▶ [Written task]
Change each "common name" in the data below to "vernacular name" and write out all the lines again, leaving everything else as it is.

▶ [Available records]
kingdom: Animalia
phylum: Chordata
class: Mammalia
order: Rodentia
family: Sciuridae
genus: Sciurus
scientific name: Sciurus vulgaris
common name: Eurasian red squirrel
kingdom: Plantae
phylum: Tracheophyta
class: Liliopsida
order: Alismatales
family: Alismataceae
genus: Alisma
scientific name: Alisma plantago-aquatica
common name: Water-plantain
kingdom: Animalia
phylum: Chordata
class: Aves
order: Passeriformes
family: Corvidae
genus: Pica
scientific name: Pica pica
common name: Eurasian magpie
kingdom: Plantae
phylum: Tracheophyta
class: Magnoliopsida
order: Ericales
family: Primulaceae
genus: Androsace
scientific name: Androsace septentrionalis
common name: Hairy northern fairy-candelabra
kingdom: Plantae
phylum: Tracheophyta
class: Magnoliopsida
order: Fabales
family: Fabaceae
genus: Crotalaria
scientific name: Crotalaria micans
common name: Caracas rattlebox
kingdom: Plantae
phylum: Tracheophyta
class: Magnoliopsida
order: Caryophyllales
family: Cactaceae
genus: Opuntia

▶ [Solution below]
kingdom: Animalia
phylum: Chordata
class: Mammalia
order: Rodentia
family: Sciuridae
genus: Sciurus
scientific name: Sciurus vulgaris
vernacular name: Eurasian red squirrel
kingdom: Plantae
phylum: Tracheophyta
class: Liliopsida
order: Alismatales
family: Alismataceae
genus: Alisma
scientific name: Alisma plantago-aquatica
vernacular name: Water-plantain
kingdom: Animalia
phylum: Chordata
class: Aves
order: Passeriformes
family: Corvidae
genus: Pica
scientific name: Pica pica
vernacular name: Eurasian magpie
kingdom: Plantae
phylum: Tracheophyta
class: Magnoliopsida
order: Ericales
family: Primulaceae
genus: Androsace
scientific name: Androsace septentrionalis
vernacular name: Hairy northern fairy-candelabra
kingdom: Plantae
phylum: Tracheophyta
class: Magnoliopsida
order: Fabales
family: Fabaceae
genus: Crotalaria
scientific name: Crotalaria micans
vernacular name: Caracas rattlebox
kingdom: Plantae
phylum: Tracheophyta
class: Magnoliopsida
order: Caryophyllales
family: Cactaceae
genus: Opuntia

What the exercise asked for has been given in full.